Philippe Torreton : Je connaissais Genet pour avoir essayé de le lire, sans doute trop jeune, sans le comprendre. Au Français, j’avais rencontré le maquilleur Paillette, de son vrai nom Jacques Maistre, un des créateurs du cirque Aligre, qui avait rencontré Genet dans sa jeunesse, quand il faisait la manche et un numéro de fil tendu entre deux lampadaires, dans la rue. J’étais fasciné par ce qu’il me racontait. Longtemps après, pendant le confinement, j’ai été contacté par une association qui demandait à des comédiens d’enregistrer des textes pour des non-voyants. La personne qui distribuait les textes m’a dit « je pense à vous pour Le Funambule ». Ça m’a touché, ému, et je me suis mis à relire Genet. Puis, comme par hasard, à la sortie du confinement, Guillaume de Sarde m’a confié le rôle de Genet dans son court métrage, Genet à Tanger. Je suis alors revenu à ce texte et j’ai eu envie de le dire sur scène. J’ai demandé à Boris Boublil, qui a beaucoup travaillé dans le cirque, s’il connaissait un fildefériste. Il m’a présenté Julien Posada. Je voulais faire un spectacle avec un musicien et un fildefériste. Boris a créé une musique originale qu’il joue sur scène, à la fois très douce et très forte, avec des accents à la Kurt Weill. Boris et Julien se sont investis avec enthousiasme dans ce projet.
« Je saisis Genet là où il est d’une grande pureté et d’une absolue sincérité. »

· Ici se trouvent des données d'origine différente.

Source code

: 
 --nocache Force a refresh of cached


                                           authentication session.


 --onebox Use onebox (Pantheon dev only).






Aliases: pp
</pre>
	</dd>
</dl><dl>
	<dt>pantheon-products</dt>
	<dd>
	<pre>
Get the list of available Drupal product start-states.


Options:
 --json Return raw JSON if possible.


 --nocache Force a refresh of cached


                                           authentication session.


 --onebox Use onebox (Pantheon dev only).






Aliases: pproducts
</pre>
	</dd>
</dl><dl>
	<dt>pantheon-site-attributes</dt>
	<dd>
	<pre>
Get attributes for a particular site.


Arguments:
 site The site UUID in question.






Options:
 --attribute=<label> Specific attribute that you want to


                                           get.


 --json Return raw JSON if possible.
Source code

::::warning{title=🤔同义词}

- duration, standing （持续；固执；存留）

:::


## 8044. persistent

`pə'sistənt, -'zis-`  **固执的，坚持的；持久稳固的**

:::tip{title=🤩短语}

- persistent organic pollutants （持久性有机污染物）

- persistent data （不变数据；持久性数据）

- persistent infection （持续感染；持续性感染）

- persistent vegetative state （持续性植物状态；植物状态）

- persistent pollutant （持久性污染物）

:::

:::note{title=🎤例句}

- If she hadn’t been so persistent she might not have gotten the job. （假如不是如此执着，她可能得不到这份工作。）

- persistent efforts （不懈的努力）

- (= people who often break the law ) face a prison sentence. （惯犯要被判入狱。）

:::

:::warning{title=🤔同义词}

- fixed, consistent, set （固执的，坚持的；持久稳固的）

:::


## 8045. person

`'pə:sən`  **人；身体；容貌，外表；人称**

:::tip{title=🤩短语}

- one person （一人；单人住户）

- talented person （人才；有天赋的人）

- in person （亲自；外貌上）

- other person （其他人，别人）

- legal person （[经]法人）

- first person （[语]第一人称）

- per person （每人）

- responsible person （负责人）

Comment interprétez-vous Genet ?
P.T. : Je suis comme un Genet un peu spectral, qui parle au fildefériste sans qu’il le voie. Comme si j’étais un fantôme, même si on ne sait pas vraiment qui est le fantôme de l’autre. Ce texte a été écrit pour Abdallah Bentaga, jeune acrobate amant du poète, que celui-ci a lui-même formé pour devenir funambule. Mais Abdallah est tombé, s’est relevé pour remonter sur son fil, est tombé encore, définitivement blessé. Genet l’a délaissé et il en est mort. On ne peut pas ne pas évoquer cette histoire, qui est, pour l’un, celle d’un amour disparu, et, pour l’autre, celle d’un abandon comme on laisserait de côté un jouet cassé.
Ajoutez-vous au texte pour dire cette histoire ?
P.T. : Il n’y a que le texte de Genet. Le reste est adapté visuellement. J’ai demandé à Raymond Sarti de créer un décor immense que Bertrand Couderc éclaire comme les reliquats d’un chapiteau abandonné qu’on aurait oublié de démonter, comme si la lumière n’était pas prévue pour nous, comme si c’était à nous de la chercher et pas à elle de nous éclairer. À l’intérieur de ce chapiteau d’une époque révolue, un jeune homme dort dans un lit de camp. On le voit se lever pour se tuer le soir, comme dans une tragédie. J’ai voulu que cet essai poétique soit comme une réminiscence du poète qui témoigne de son intuition hallucinante sur l’art du cirque, dont il ne connaissait rien avant de connaître Abdallah. Je saisis Genet là où il est d’une grande pureté et d’une absolue sincérité, dans cet amour du cirque et de la prise de risque de l’artiste : un Genet d’une grande tendresse, qu’on n’a pas l’habitude d’entendre.
Propos recueillis par Catherine Robert
A propos de l'événement
Philippe Torreton se glisse dans les mots du « Funambule » de Jean Genetdu mardi 8 octobre 2024 au jeudi 17 octobre 2024
MC2 : Grenoble – Scène nationale
4, rue Paul-Claudel, 38000 Grenoble
Du mardi au vendredi à 20h ; samedi à 18h. Tél. : 04 76 00 79 00. A partir de 16 ans. Durée : 1h15.
Tournée : Les 12 et 13 novembre au Foirail, Pau ; les 19 et 20 novembre à La Passerelle - Scène nationale de Saint-Brieuc ; les 26 et 27 novembre au Théâtre - Scène nationale de Saint-Nazaire ; les 29 et 30 novembre aux Scènes du Golfe, Théâtres Vannes Arradon ; les 4 et 5 décembre au Quartz - Scène nationale de Brest ; les 11 et 12 décembre au Volcan - Scène nationale du Havre en coaccueil au Théâtre de l'Hôtel de Ville ; du 17 au 21 décembre aux Théâtres Aix-Marseille en coaccueil à La Friche La Belle de Mai ; les 9 et 10 janvier à l’Agora - Pôle national cirque Boulazac ; les 23 et 24 janvier au GRRRANIT - Scène nationale de Belfort ; du 28 au 30 janvier à la Comédie de Picardie, Amiens ; du 25 au 27 février à la Comédie de Caen - Centre dramatique national de Normandie ; du 1er au 20 mars au Théâtre de la Ville - Théâtre des Abbesses, Paris ; Du 6 au 10 mai aux Célestins, Théâtre de Lyon.